- [EXERCISE BRIEF]: Output, word for word, each line from the one with "de page sont" through the end of the listing below, excluding every picture.

- [STUDY MATERIAL]:
= = = = = = =

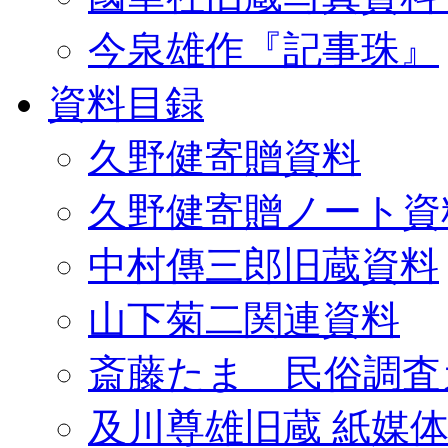
今泉雄作『記事珠』
資料目録
久野健寄贈資料
久野健寄贈ノート資
中村傳三郎旧蔵資料
山下菊二関連資料
斎藤たま 民俗調査
及川尊雄旧蔵 紙媒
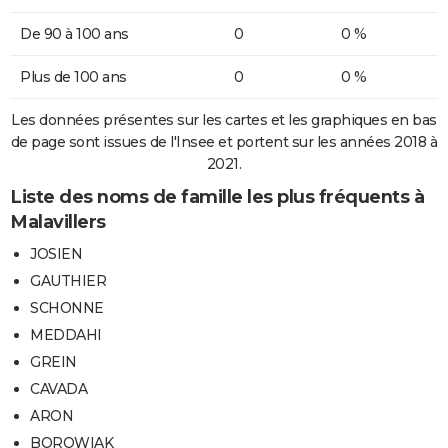
De 90 à 100 ans
0
0 %
Plus de 100 ans
0
0 %
Les données présentes sur les cartes et les graphiques en bas
de page sont issues de l'Insee et portent sur les années 2018 à
2021.
Liste des noms de famille les plus fréquents à
Malavillers
JOSIEN
GAUTHIER
SCHONNE
MEDDAHI
GREIN
CAVADA
ARON
BOROWIAK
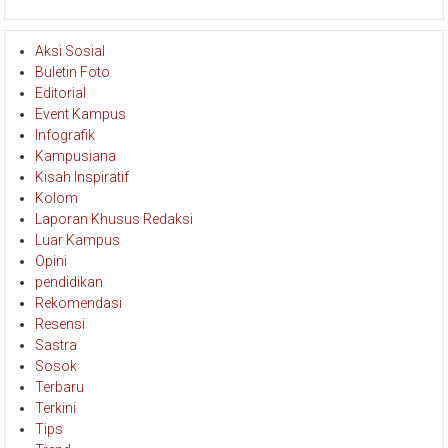
Aksi Sosial
Buletin Foto
Editorial
Event Kampus
Infografik
Kampusiana
Kisah Inspiratif
Kolom
Laporan Khusus Redaksi
Luar Kampus
Opini
pendidikan
Rekomendasi
Resensi
Sastra
Sosok
Terbaru
Terkini
Tips
Trend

= = = = = = =

- [ANSWER FOR THIS EXERCISE]:
de page sont issues de l'Insee et portent sur les années 2018 à
2021.
Liste des noms de famille les plus fréquents à
Malavillers
JOSIEN
GAUTHIER
SCHONNE
MEDDAHI
GREIN
CAVADA
ARON
BOROWIAK
Aksi Sosial
Buletin Foto
Editorial
Event Kampus
Infografik
Kampusiana
Kisah Inspiratif
Kolom
Laporan Khusus Redaksi
Luar Kampus
Opini
pendidikan
Rekomendasi
Resensi
Sastra
Sosok
Terbaru
Terkini
Tips
Trend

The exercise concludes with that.